Dès lors, sans surprise, on ne peut que regretter l’absence de vision globale de la part du Gouvernement. D’une part, sur le numérique et les grosses plateformes, le sujet est avant tout fiscal : par pitié, essayons de favoriser le développement des plateformes françaises ou, du moins, de ne pas l’entraver ! D’autre part, il convient de distinguer entre professionnels et non professionnels : le statut du travailleur indépendant est sans doute un sujet sur lequel il faudra plancher en 2017 ; au lieu de cela, vous regardez du côté des LOTI, du côté des données, et nous le regrettons.

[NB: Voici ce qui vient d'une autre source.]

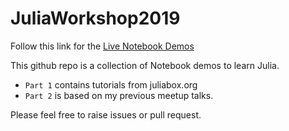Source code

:# JuliaWorkshop2019


Follow this link for the [Live Notebook Demos](https://mybinder.org/v2/gh/ppalmes/JuliaWorkshop2019/master)

This github repo is a collection of Notebook demos to learn Julia. 
- `Part 1` contains tutorials from juliabox.org  
- `Part 2` is based on my previous meetup talks.

Please feel free to raise issues or pull request.
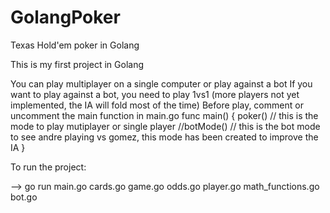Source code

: # GolangPoker
Texas Hold'em poker in Golang

This is my first project in Golang

You can play multiplayer on a single computer or play against a bot
If you want to play against a bot, you need to play 1vs1 (more players not yet implemented, the IA will fold most of the time)
Before play, comment or uncomment the main function in main.go
func main() {
	poker() // this is the mode to play mutiplayer or single player 
	//botMode() // this is the bot mode to see andre playing vs gomez, this mode has been created to improve the IA
}


To run the project:

--> go run main.go cards.go game.go odds.go player.go math_functions.go bot.go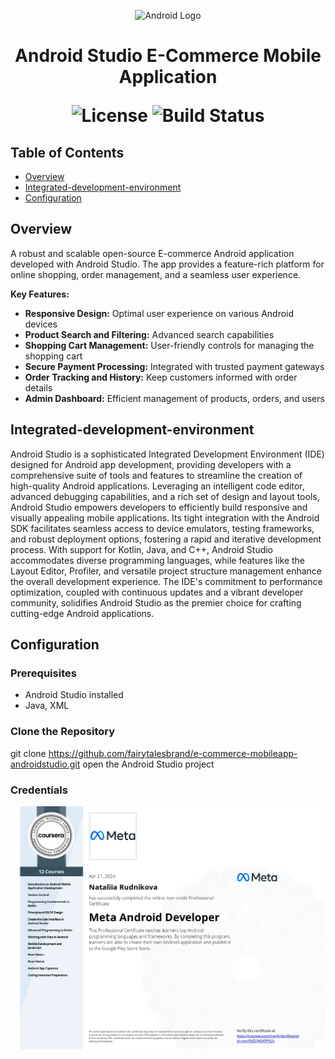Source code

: 
<p align="center">
  <img src="https://developer.android.com/studio/images/studio-icon.svg" alt="Android Logo" width="80">
</p>

<h1 align="center"> Android Studio E-Commerce Mobile Application</h>

<p align="center">
  <img alt="License" src="https://img.shields.io/badge/license-Apache%202.0-blue.svg">
  <img alt="Build Status" src="https://img.shields.io/badge/build-passing-teal.svg">
</p>

## Table of Contents

- [Overview](#overview)
- [Integrated-development-environment](#integrated-development-environment)
- [Configuration](#configuration)

## Overview

A robust and scalable open-source E-commerce Android application developed with Android Studio. The app provides a feature-rich platform for online shopping, order management, and a seamless user experience.

**Key Features:**

- **Responsive Design:** Optimal user experience on various Android devices
- **Product Search and Filtering:** Advanced search capabilities
- **Shopping Cart Management:** User-friendly controls for managing the shopping cart
- **Secure Payment Processing:** Integrated with trusted payment gateways
- **Order Tracking and History:** Keep customers informed with order details
- **Admin Dashboard:** Efficient management of products, orders, and users

## Integrated-development-environment

Android Studio is a sophisticated Integrated Development Environment (IDE) designed for Android app development, providing developers with a comprehensive suite of tools and features to streamline the creation of high-quality Android applications. Leveraging an intelligent code editor, advanced debugging capabilities, and a rich set of design and layout tools, Android Studio empowers developers to efficiently build responsive and visually appealing mobile applications. Its tight integration with the Android SDK facilitates seamless access to device emulators, testing frameworks, and robust deployment options, fostering a rapid and iterative development process. With support for Kotlin, Java, and C++, Android Studio accommodates diverse programming languages, while features like the Layout Editor, Profiler, and versatile project structure management enhance the overall development experience. The IDE's commitment to performance optimization, coupled with continuous updates and a vibrant developer community, solidifies Android Studio as the premier choice for crafting cutting-edge Android applications.

## Configuration

### Prerequisites

- Android Studio installed
- Java, XML

### Clone the Repository


git clone https://github.com/fairytalesbrand/e-commerce-mobileapp-androidstudio.git
open the Android Studio project

### Credentials

<p align="center">
  <img src="Meta Android Developer 5KZQAEKPPVLX.jpg" alt="TensorFlow Logo" width="825">
</p>
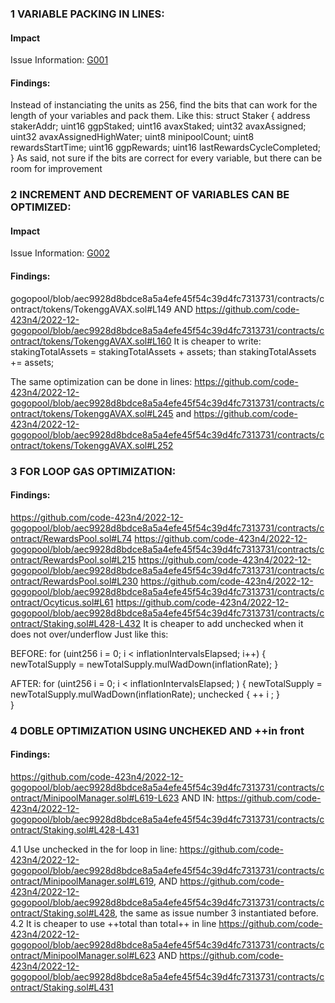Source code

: ### 1 VARIABLE PACKING IN LINES: 

#### Impact
Issue Information: [G001]( https://github.com/code-423n4/2022-12-gogopool/blob/aec9928d8bdce8a5a4efe45f54c39d4fc7313731/contracts/contract/Staking.sol#L46-L53)

#### Findings:
Instead of instanciating the units as 256, find the bits that can work for the length of your variables and pack them.
Like this:
struct Staker {
		address stakerAddr;
		uint16 ggpStaked;
		uint16 avaxStaked;
		uint32 avaxAssigned;
		uint32 avaxAssignedHighWater;
		uint8 minipoolCount;
		uint8 rewardsStartTime;
		uint16 ggpRewards;
		uint16 lastRewardsCycleCompleted;
	}
As said, not sure if the bits are correct for every variable, but there can be room for improvement

### 2 INCREMENT AND DECREMENT OF VARIABLES CAN BE OPTIMIZED: 

#### Impact
Issue Information: [G002]( https://github.com/code-423n4/2022-12-gogopool/blob/aec9928d8bdce8a5a4efe45f54c39d4fc7313731/contracts/contract/tokens/TokenggAVAX.sol#L149)

#### Findings:
gogopool/blob/aec9928d8bdce8a5a4efe45f54c39d4fc7313731/contracts/contract/tokens/TokenggAVAX.sol#L149 AND https://github.com/code-423n4/2022-12-gogopool/blob/aec9928d8bdce8a5a4efe45f54c39d4fc7313731/contracts/contract/tokens/TokenggAVAX.sol#L160 
It is cheaper to write: stakingTotalAssets = stakingTotalAssets  + assets;  than stakingTotalAssets += assets;

The same optimization can be done in lines: https://github.com/code-423n4/2022-12-gogopool/blob/aec9928d8bdce8a5a4efe45f54c39d4fc7313731/contracts/contract/tokens/TokenggAVAX.sol#L245 and https://github.com/code-423n4/2022-12-gogopool/blob/aec9928d8bdce8a5a4efe45f54c39d4fc7313731/contracts/contract/tokens/TokenggAVAX.sol#L252




### 3 FOR LOOP GAS OPTIMIZATION:

#### Findings:
https://github.com/code-423n4/2022-12-gogopool/blob/aec9928d8bdce8a5a4efe45f54c39d4fc7313731/contracts/contract/RewardsPool.sol#L74
https://github.com/code-423n4/2022-12-gogopool/blob/aec9928d8bdce8a5a4efe45f54c39d4fc7313731/contracts/contract/RewardsPool.sol#L215
https://github.com/code-423n4/2022-12-gogopool/blob/aec9928d8bdce8a5a4efe45f54c39d4fc7313731/contracts/contract/RewardsPool.sol#L230
https://github.com/code-423n4/2022-12-gogopool/blob/aec9928d8bdce8a5a4efe45f54c39d4fc7313731/contracts/contract/Ocyticus.sol#L61
https://github.com/code-423n4/2022-12-gogopool/blob/aec9928d8bdce8a5a4efe45f54c39d4fc7313731/contracts/contract/Staking.sol#L428-L432
It is cheaper to add unchecked when it does not over/underflow
Just like this:

BEFORE:
	for (uint256 i = 0; i < inflationIntervalsElapsed; i++) {
			newTotalSupply = newTotalSupply.mulWadDown(inflationRate);
		}

AFTER:
for (uint256 i = 0; i < inflationIntervalsElapsed; ) {
	newTotalSupply = newTotalSupply.mulWadDown(inflationRate);
    unchecked {   ++ i ; }        
}


### 4 DOBLE OPTIMIZATION USING UNCHEKED AND ++in front 

#### Findings:
https://github.com/code-423n4/2022-12-gogopool/blob/aec9928d8bdce8a5a4efe45f54c39d4fc7313731/contracts/contract/MinipoolManager.sol#L619-L623 AND IN: https://github.com/code-423n4/2022-12-gogopool/blob/aec9928d8bdce8a5a4efe45f54c39d4fc7313731/contracts/contract/Staking.sol#L428-L431

4.1 Use unchecked in the for loop in line: https://github.com/code-423n4/2022-12-gogopool/blob/aec9928d8bdce8a5a4efe45f54c39d4fc7313731/contracts/contract/MinipoolManager.sol#L619, AND https://github.com/code-423n4/2022-12-gogopool/blob/aec9928d8bdce8a5a4efe45f54c39d4fc7313731/contracts/contract/Staking.sol#L428, the same as issue number 3 instantiated before.
4.2 It is cheaper to use ++total than total++ in line https://github.com/code-423n4/2022-12-gogopool/blob/aec9928d8bdce8a5a4efe45f54c39d4fc7313731/contracts/contract/MinipoolManager.sol#L623 AND https://github.com/code-423n4/2022-12-gogopool/blob/aec9928d8bdce8a5a4efe45f54c39d4fc7313731/contracts/contract/Staking.sol#L431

Cela étant dit, la rédaction à laquelle la commission mixte paritaire a abouti est un vrai progrès par rapport au texte initial : le travail du Sénat a permis des compromis bienvenus sur la plupart des articles. Nous avons soutenu ces modifications, qui vont dans le bon sens et qu’il aurait sans doute été plus difficile d’obtenir en cas de nouvelle lecture.

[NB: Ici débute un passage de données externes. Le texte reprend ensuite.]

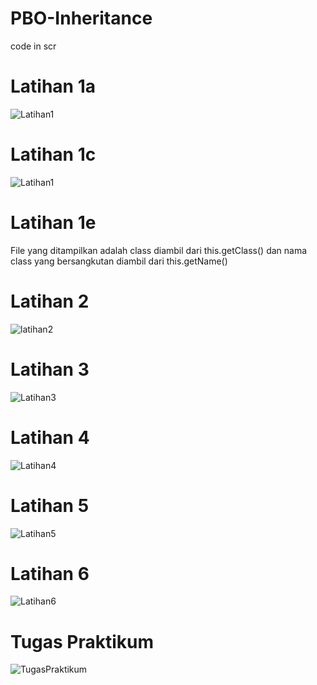# PBO-Inheritance
code in scr

# Latihan 1a
![Latihan1](https://user-images.githubusercontent.com/76156474/111901636-f1ee6b80-8a6b-11eb-8eda-a3eeaacdf661.png)

# Latihan 1c
![Latihan1](https://user-images.githubusercontent.com/76156474/111901636-f1ee6b80-8a6b-11eb-8eda-a3eeaacdf661.png)

# Latihan 1e
File yang ditampilkan adalah class diambil dari this.getClass()
dan nama class yang bersangkutan diambil dari this.getName()

# Latihan 2
![latihan2](https://user-images.githubusercontent.com/76156474/111901639-f6b31f80-8a6b-11eb-92b9-b80824169fda.png)

# Latihan 3
![Latihan3](https://user-images.githubusercontent.com/76156474/111901640-f87ce300-8a6b-11eb-8444-d8460d45b601.png)

# Latihan 4
![Latihan4](https://user-images.githubusercontent.com/76156474/111901647-ffa3f100-8a6b-11eb-9032-020a8f0d1227.png)

# Latihan 5
![Latihan5](https://user-images.githubusercontent.com/76156474/111901649-03377800-8a6c-11eb-8625-6e45d9d187e4.png)

# Latihan 6
![Latihan6](https://user-images.githubusercontent.com/76156474/111901652-0599d200-8a6c-11eb-865e-36443980a41c.png)

# Tugas Praktikum
![TugasPraktikum](https://user-images.githubusercontent.com/76156474/111901655-092d5900-8a6c-11eb-9d2d-55f6af7e89e0.png)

Je pense notamment à l’article 2, dont le champ a été réduit et encadré : on ne pouvait raisonnablement pas absorber autant les données d’entreprises privées.

Nous saluons également l’exclusion claire et nette du covoiturage, lequel n’avait rien à faire dans le champ de cette proposition de loi. Nous l’avions demandée, en vain, en première lecture, notamment avec mes collègues Virginie Duby-Muller et Martial Saddier.

Le seul point sur lequel un compromis n’a pas été trouvé est l’article 6, qui confie systématiquement l’examen des chauffeurs de VTC aux chambres de métiers et de l’artisanat, alors que ce n’était jusqu’alors qu’une possibilité. Un comité national comprenant des représentants de l’État et des professionnels du secteur accompagnera cette mesure. Cette nouvelle instance, dont les modalités seront fixées par décret, a l’aspect d’un énième comité Théodule ; en fait, on comprend que l’essentiel des modifications à venir pour le secteur ne passera pas par cette loi mais par des actes réglementaires.

De nombreuses questions restent donc en suspens, monsieur le secrétaire d’État. À quoi servira ce comité national, qui ne pourra formuler que des recommandations ? Avez-vous déjà commencé à travailler sur sa composition ? Pouvez-vous confirmer que l’examen pratique n’a pas pour but de limiter l’accès à la profession de chauffeur de VTC et que le flux d’entrée dans la profession – 10 000 entrants par an – sera maintenu ? Sans parler de certaines barrières saugrenues au niveau théorique, on voit que la fréquence des examens est de plus en plus aléatoire et que les démarches administratives sont particulièrement lentes. Quel sera le coût de l’article 6 pour le budget de l’État ?

Enfin, qu’en est-il du fonds de compensation pour les licences de taxi ? Où en est ce dossier ? Combien coûtera-t-il ?

Toutes ces incertitudes ne seront malheureusement pas levées à l’issue du vote de la proposition de loi. En résumé, là où il aurait fallu concilier la lutte contre la concurrence déloyale dans ce secteur et la modernisation de la profession de taxi, le tout au bénéfice du consommateur et de l’innovation, cette proposition de loi n’apporte qu’une réponse partielle aux défis posés : si certaines de ses mesures sont pertinentes, elles sont contrebalancées par davantage de bureaucratie.

Aussi, bien que satisfait par le texte auquel le Parlement a abouti, si on le compare au texte initial, le groupe Les Républicains s’abstiendra, tout comme en première lecture, pour les raisons que j’ai évoquées.